En primera y en última instancia, sinceridad. Esa que repercute en el cuerpo. Tal vez de ahí venga Lucía Campos, una escritora cercana a la menopausia que, al chocarse con el deseo encarnado en la figura del joven escritor Carlos Fernández, no tiene más alternativa que emprender ella misma el camino de la franqueza, lo que la pone cara a cara con los muros de una familia y una sociedad hipócritas y limitantes. Campos, hija del siglo pasado, heredera de mujeres forjadas por el machismo más nocivo de tan sutil, de tanto disfraz. Esa mujer a la que Fernández le hizo algo maravilloso, algo que ella, a la larga, aprende a recibir. En ese derrotero de curvas abruptas hecho de lecturas, bares, esquinas, una plaza, un cuarto de hotel, un colectivo que pasa por Constitución, una ruta que corta en dos la Pampa húmeda y un cabaret de la menor monta, Campos escucha, como hice yo, los alaridos de un cuerpo parlante y sincero en plena batalla con el canon de seca respetabilidad al que, se supone, deben ajustarse “las cincuentonas”.
Sí, sinceridad.
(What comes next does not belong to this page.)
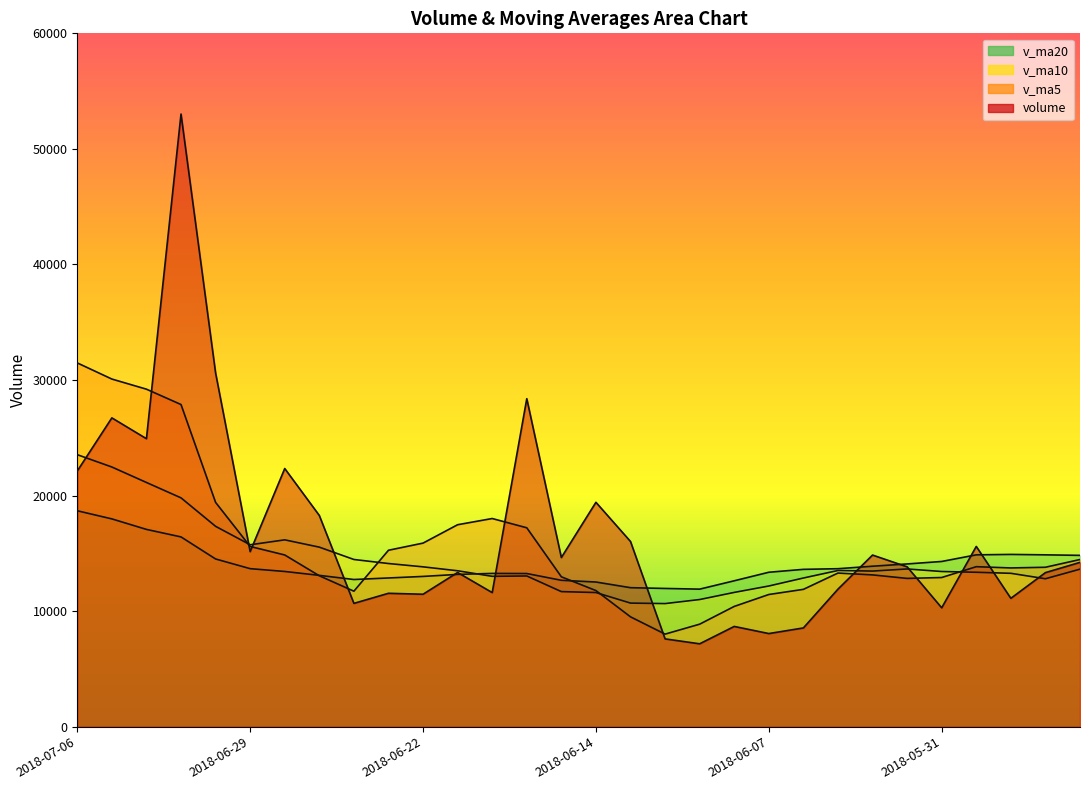

How many distinct data groups are displayed?

4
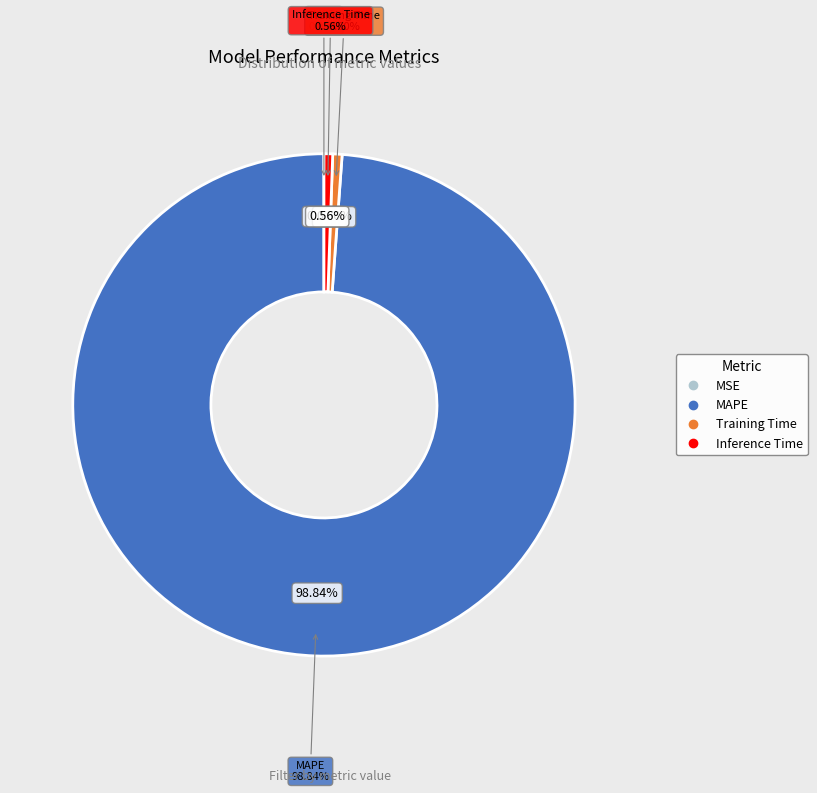

Does Training Time represent more than half of the total?

No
En Campos y en mí. Tal vez de ahí el pensamiento brusco de mi heroína y su discurso sin filtro (ya me lo han dicho: “Campos dice cosas que con suerte sólo llegamos a pensar”). Tal vez de ahí la mixtura (a veces sin puente) entre fragmentos poéticos y prosa descarnada. De ahí el erotismo, la crítica, la ironía, el humor, la introspección; y tal vez todo eso junto, confundido en una misma vida y un mismo cuerpo, ese continente que de ninguna manera agota lo que somos.